Colleagues of Japanese victims of last year’s terrorist attacks in the United States solemnly observed the first anniversary on Wednesday, with many companies holding a moment of silence in remembrance of those who died when the World Trade Center buildings collapsed.
“They were innocent,” a Mizuho Financial Group employee said, “If only I could turn back the clock to one year ago, I would want to prevent what has happened.”
Twelve Japanese and seven local staff of Mizuho’s New York office died in the attack.
Mitsui Trust Financial Group lost three Japanese and two American employees at the New York office of its subsidiary Chuo Mitsui Trust Bank. Around 6,700 employees at the holding company and its two subsidiary banks observed a minute of silence at 8:50 a.m.
No other memorial events were held Wednesday at Mitsui out of respect for the wishes of the victims’ families, according to the company’s public relations department.
A moment of silence was observed by the roughly 3,000 employees at Nishi-Nippon Bank at 8:46 a.m. — the exact time in New York when the first hijacked plane hit the north tower — in honor of their two colleagues who died in the attacks.
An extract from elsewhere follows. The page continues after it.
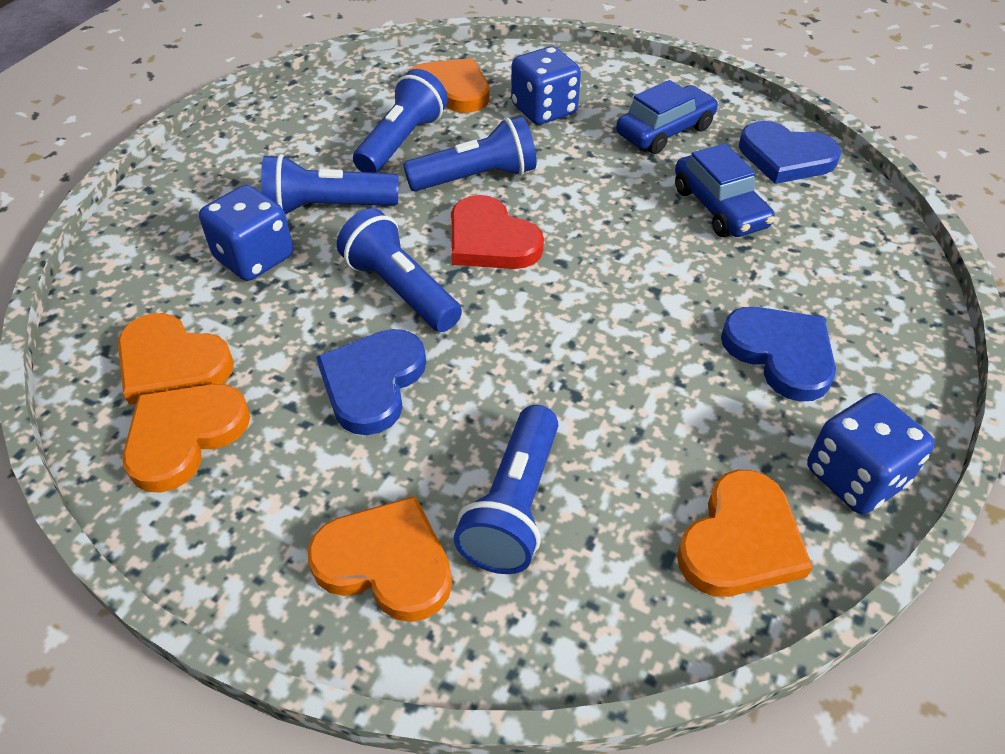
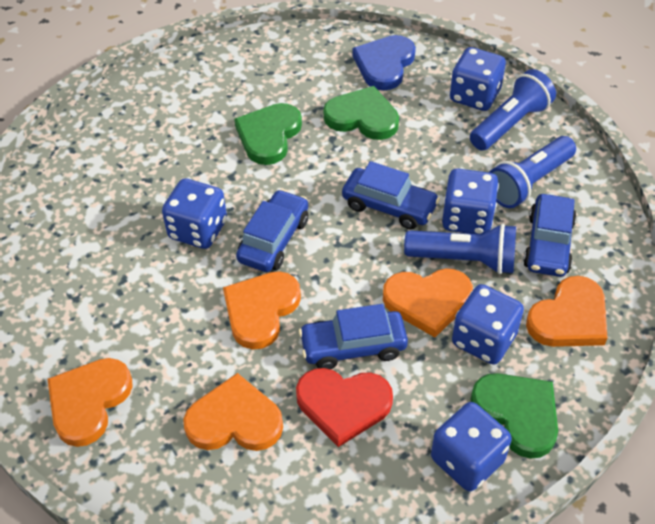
blue car: [616,80,719,154] [675,143,775,237] = 2 -> [236,189,308,272] [299,304,408,369] [342,161,440,229] [523,194,577,277] = 4
blue dice: [199,185,293,281] [511,46,581,125] [807,393,935,514] = 3 -> [162,178,227,249] [431,402,512,492] [442,168,499,234] [450,47,506,111] [452,284,524,365] = 5
blue flashlight: [261,154,398,214] [337,208,462,332] [353,69,448,173] [403,116,537,191] [454,405,558,574] = 5 -> [404,224,516,274] [470,69,556,151] [489,136,576,208] = 3
blue heart: [316,329,426,435] [721,307,836,402] [739,121,841,184] = 3 -> [352,35,416,90] = 1
green heart: none = 0 -> [234,103,302,165] [323,86,399,140] [470,373,558,459] = 3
The remains of 42-year-old Kazuhiro Anai, deputy head of the bank’s New York branch, and his colleague Takuya Nakamura, 30, were found in the debris at the site, now known as Ground Zero. The men were winding up business after the bank’s branch on the 102nd floor of the World Trade Center’s north tower was shut down five days before the attacks.
“Some kind of response against terrorism is necessary, but is it good enough just with military action?” said Minoru Matsubara, head of the bank’s emergency response headquarters, questioning the U.S. response.
In Dazaifu, Fukuoka Prefecture, Anai’s parents and other family gathered Wednesday morning in front of his grave, which bears the phrase, “Died in New York due to the terrorist attacks on the United States.”
“We would have been living together right now,” said Anai’s 70-year-old father, Nobuyuki. “My thoughts (for my son) are the same even after one year has passed. I feel sorry for him.”
Chief Cabinet Secretary Yasuo Fukuda expressed Japan’s resolve Wednesday to step up efforts to terminate terrorism in cooperation with the international community.
“Terrorism is a despicable attack against human beings,” the government’s top spokesman said. “Japan will strive to terminate terrorism in collaboration with other countries.”
Fukuda offered condolences to the victims of the Sept. 11 attacks and their relatives.
“Many precious lives, including those of 24 Japanese, were lost, and many other people suffered. We as the (Japanese) government will offer our sincere condolences to all those who were victimized and express our sympathies to their families and those close to them,” he said during his daily news briefing.